Here at Vitis Imports, we’re big fans of Italy’s native grape varieties. It’s not that we have anything against international grape varieties. But we feel that the thing that makes Italian wines so unique is the fact that its 20 regions all have their own, unique grapes.
Where some people go for Merlot from Tuscany, we like Sangiovese.
Where others reach for Syrah from Sicily, we look for Nero d’Avola.
So why is that we love Pinot Noir (Pinot Nero) from German-speaking Alto Adige so much?
After all, isn’t Pinot Noir a grape found primarily in France and more recently in California?
The fact of the matter is that Pinot Noir — or Pinot Nero, as it is called in Italy — has been grown in Italy’s Adige River Valley for centuries.
Above: The Castel Sallegg winery (image via the Castel Sallegg Facebook).
During the era of the Austro-Hungarian Empire, when this region was governed by the House of Habsburg, the Alto Adige River valley was one of the top growing zones for grapes like Pinot Gris, Pinot Blanc, and, of course, Pinot Noir. These were the grapes that the German-speaking aristocracy liked to drink. And the banks of the Alto Adige (the upper Adige river) were (and still are) ideal for growing these often delicate varieties, which need excellent temperature variation (i.e., warm summer days balanced by cool summer evenings) in order to ripen fully (an develop complete phenolic ripeness while retaining the acidity that they need to produce long-lived, balanced wines).
You really have to visit Alto Adige to understand why it is such a geographically and climatically unique place in the world.
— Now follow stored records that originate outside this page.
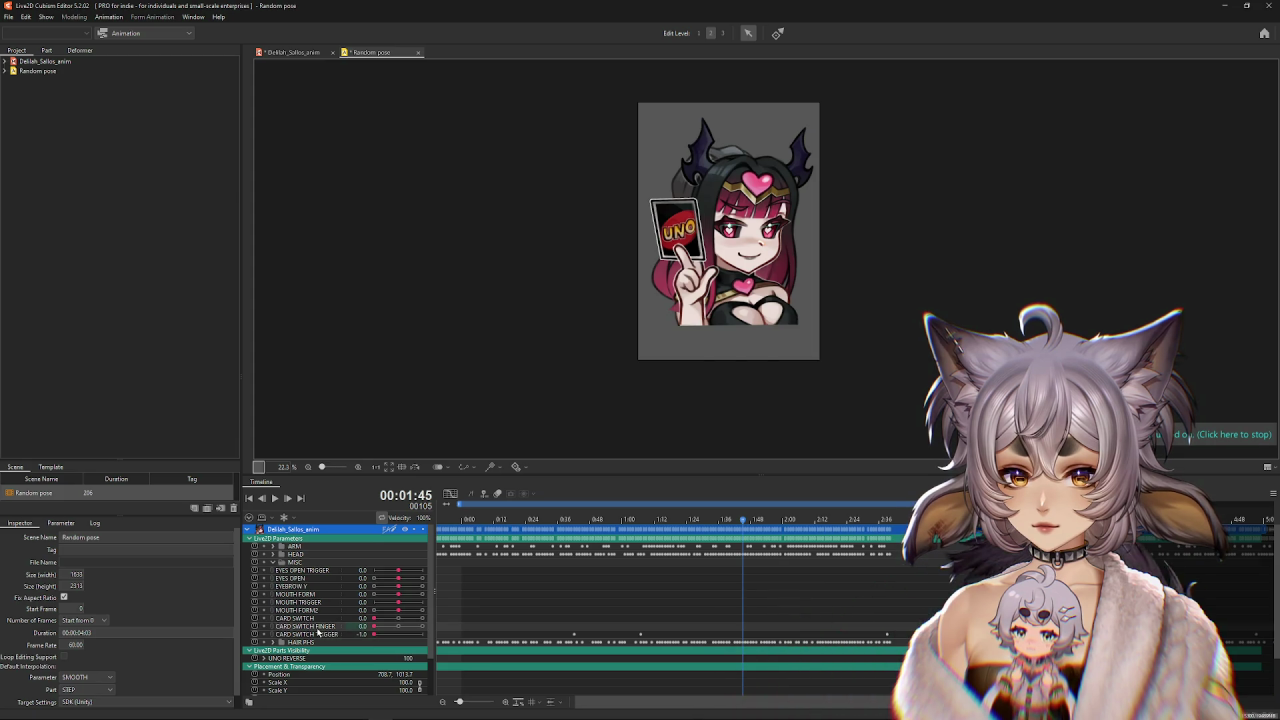
pyautogui.click(295, 618)
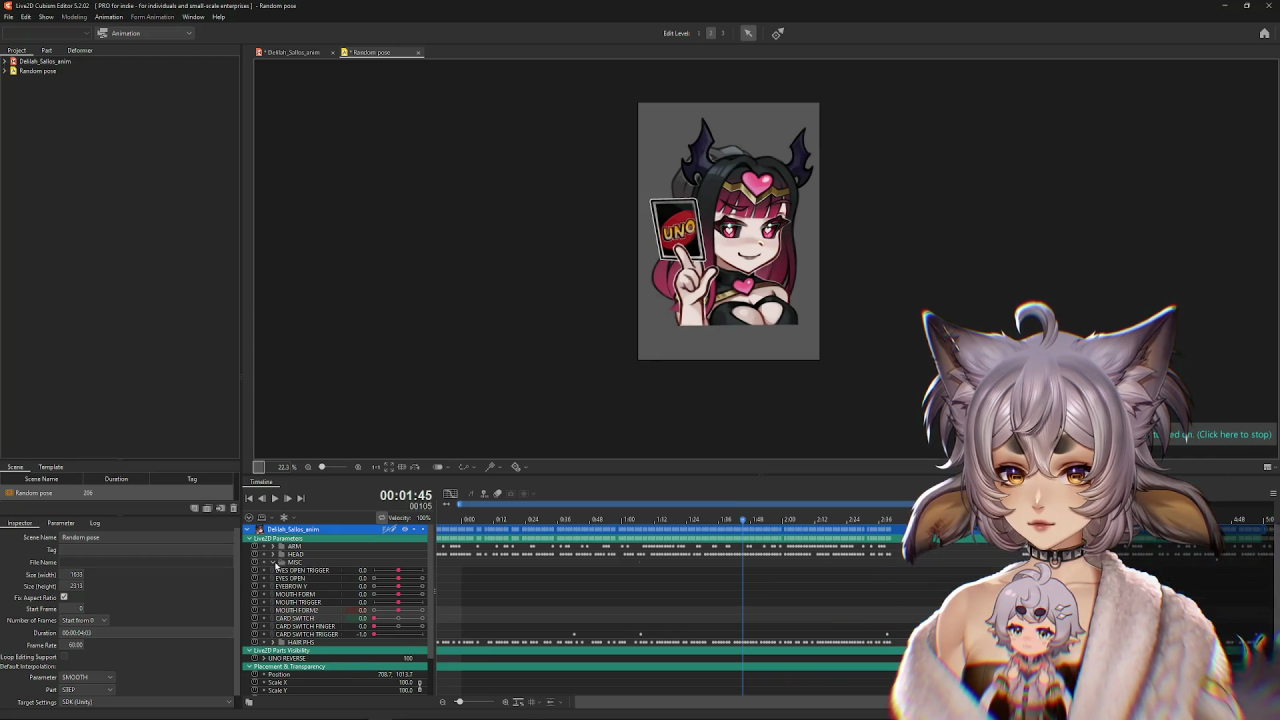
# Clear the keyframes on the HEAD Z and BODY Z tracks.
pyautogui.click(273, 562)
pyautogui.click(273, 554)
pyautogui.click(294, 570)
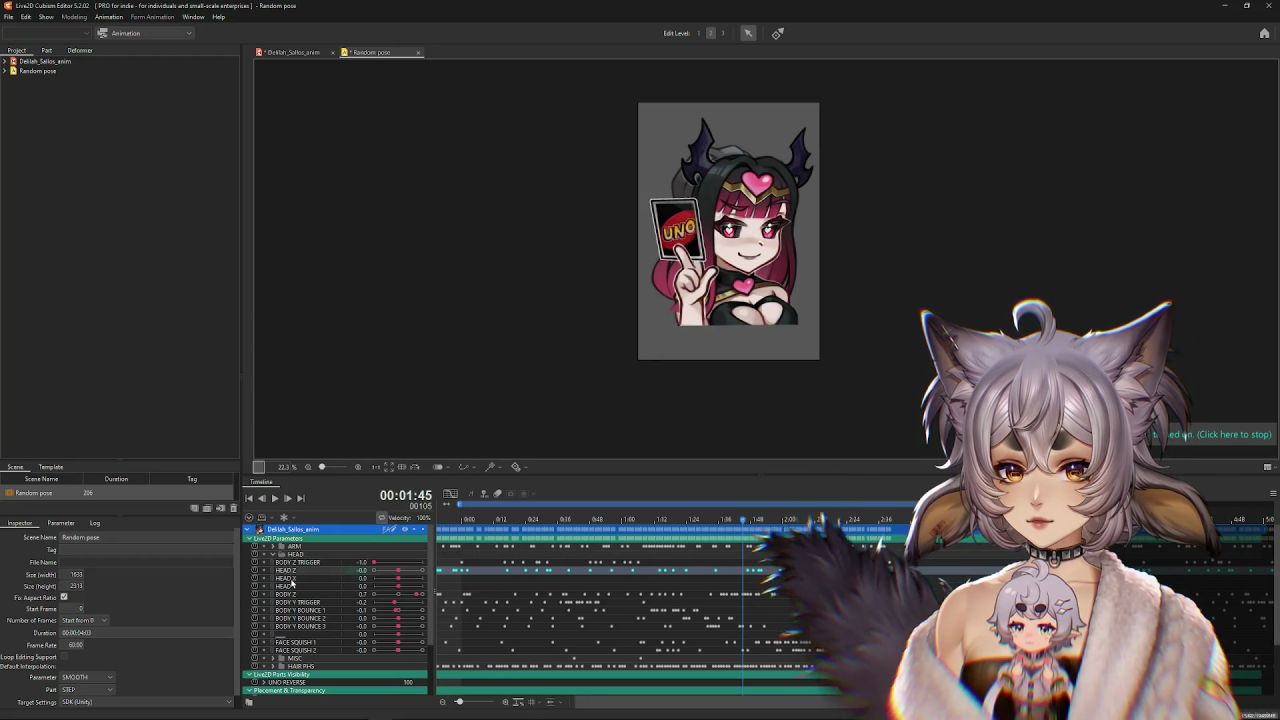
pyautogui.keyDown('ctrl'); pyautogui.click(297, 596); pyautogui.keyUp('ctrl')
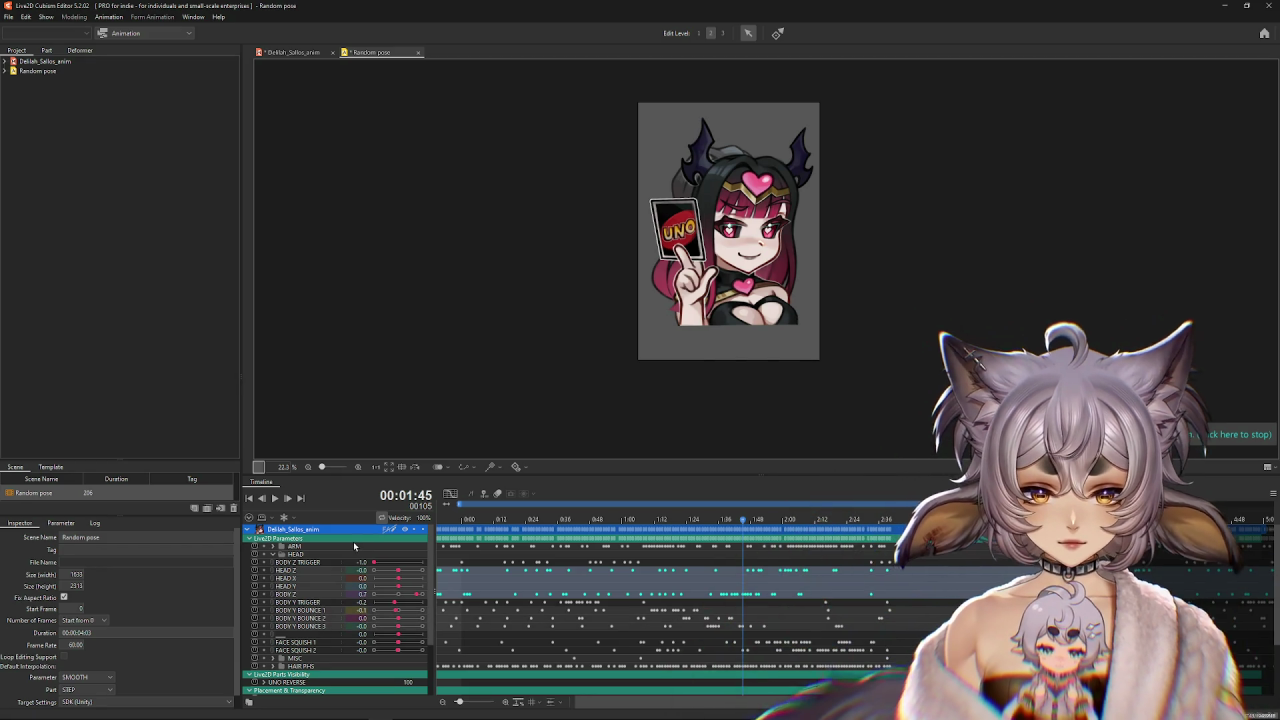
pyautogui.press('Delete')
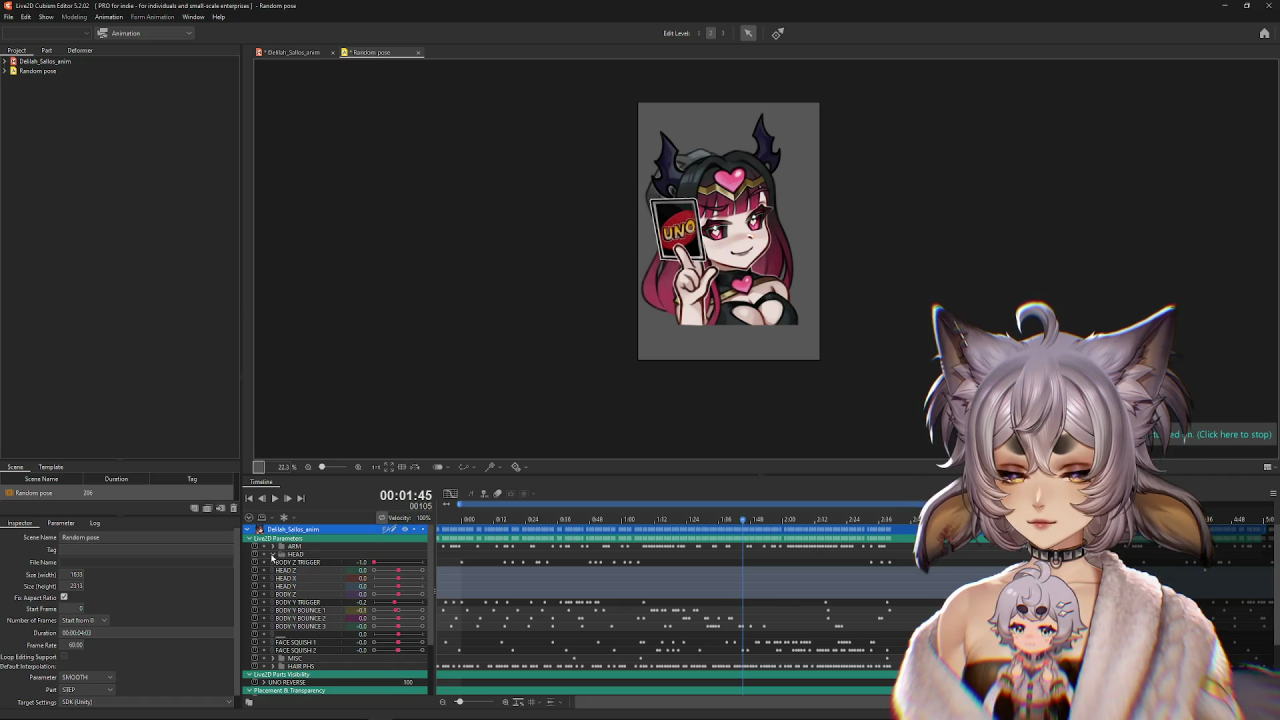
# Clear the keyframes on the ARM WHIP through FINGER WHIP tracks.
pyautogui.click(300, 650)
pyautogui.keyDown('ctrl'); pyautogui.click(314, 641); pyautogui.keyUp('ctrl')
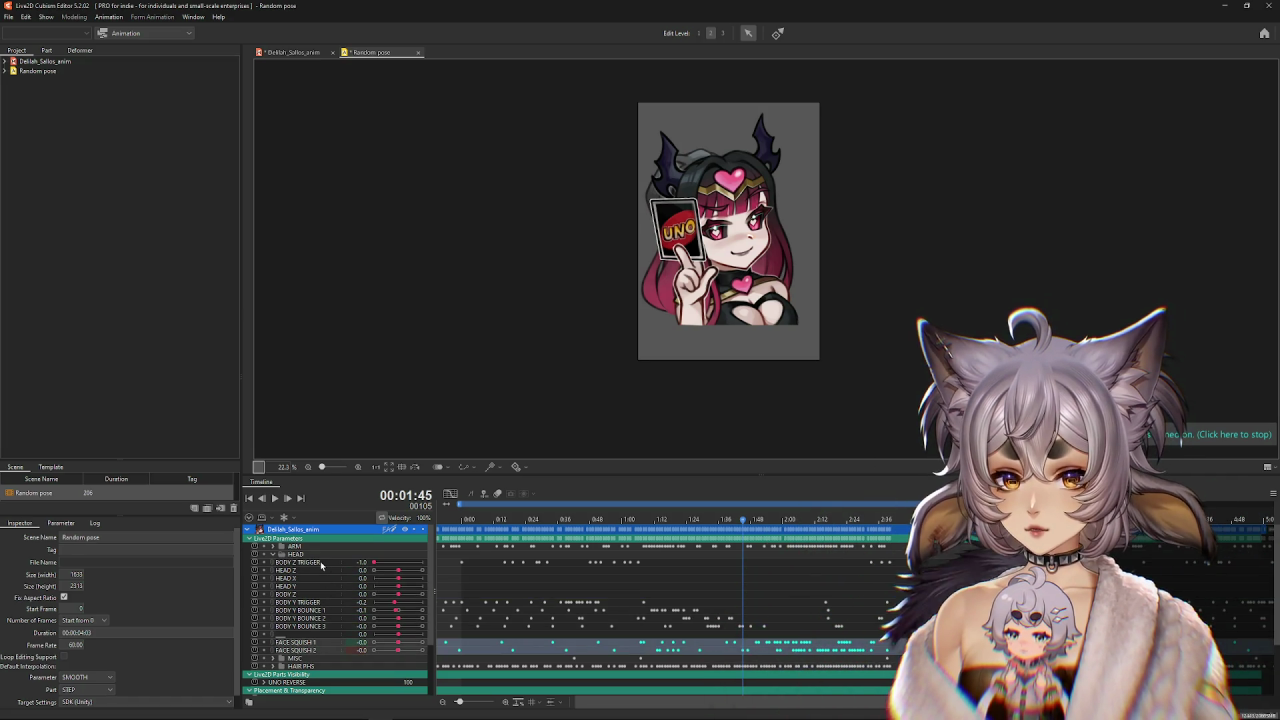
pyautogui.click(273, 555)
pyautogui.click(273, 547)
In essence, it’s a river valley in the Alps. Technically, you shouldn’t be able to grow fine wine grapes at those altitudes.
But the valley floor acts as a sort of solar panel and its warmth is sufficient to balance the cold air found at those altitudes. There’s no place like it on earth.
It’s a beautiful sight to behold and it produces some of the best wines (and apples) in the world.
The wines, like the Castel Sallegg Pinot Nero, are fresh and bright, with vibrant acidity and great clarity of fruit. And they represent some of the greatest values in fine wine today (many sommeliers’ best-kept secret).